Copy every line of text in the items below word for word, and leave out the pictures.
++++++++++++++++++++
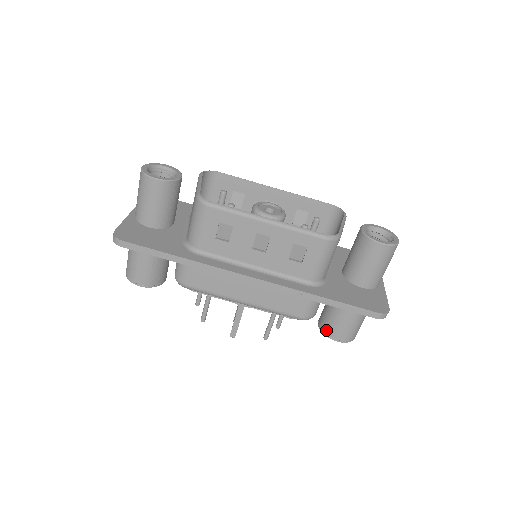
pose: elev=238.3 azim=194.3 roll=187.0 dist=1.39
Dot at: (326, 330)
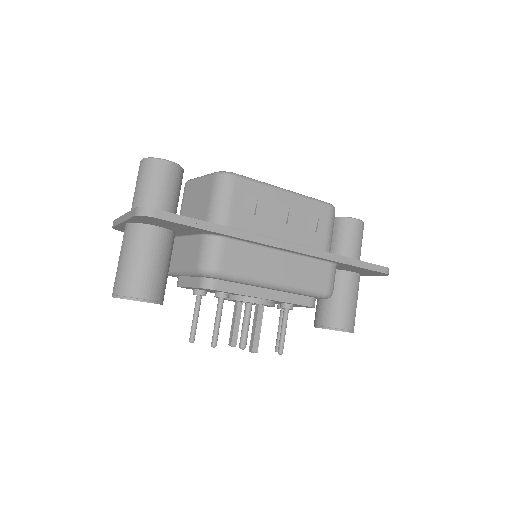
Dot at: (333, 324)
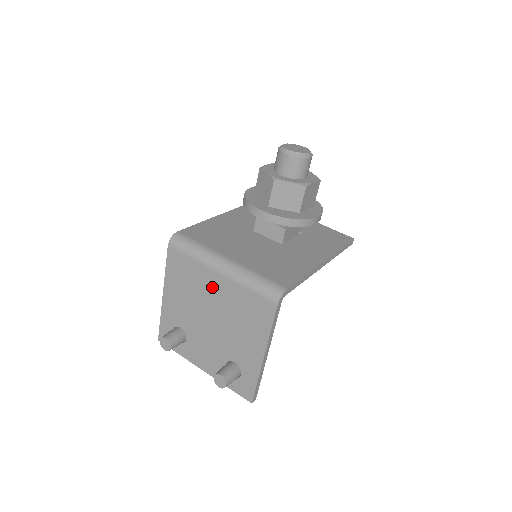
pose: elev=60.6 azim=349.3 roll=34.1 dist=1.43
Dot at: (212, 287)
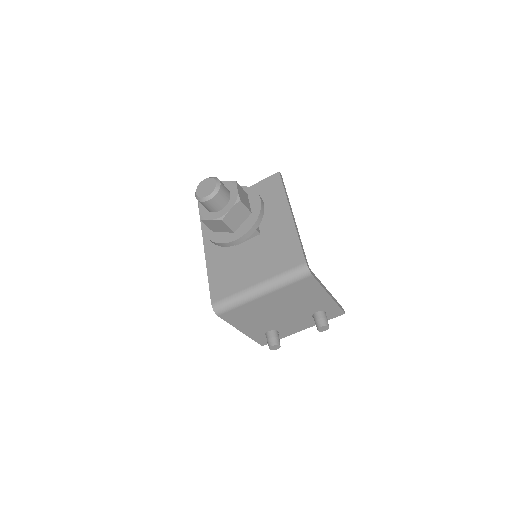
Dot at: (266, 304)
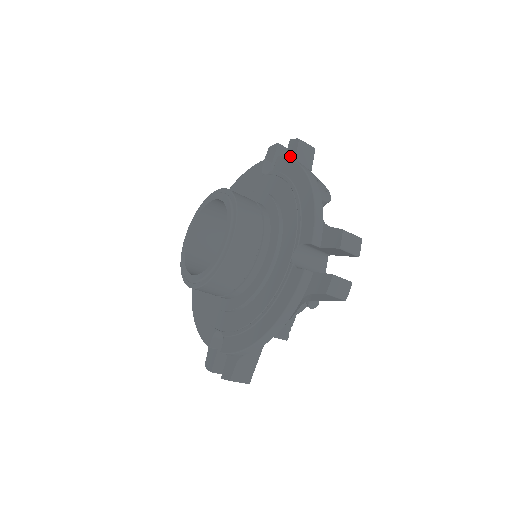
++++++++++++++++++++
→ Final answer:
pose: elev=238.3 azim=194.3 roll=187.0 dist=1.39
Dot at: (326, 330)
Dot at: (333, 324)
pose: elev=60.6 azim=349.3 roll=34.1 dist=1.43
Dot at: (212, 287)
Dot at: (266, 304)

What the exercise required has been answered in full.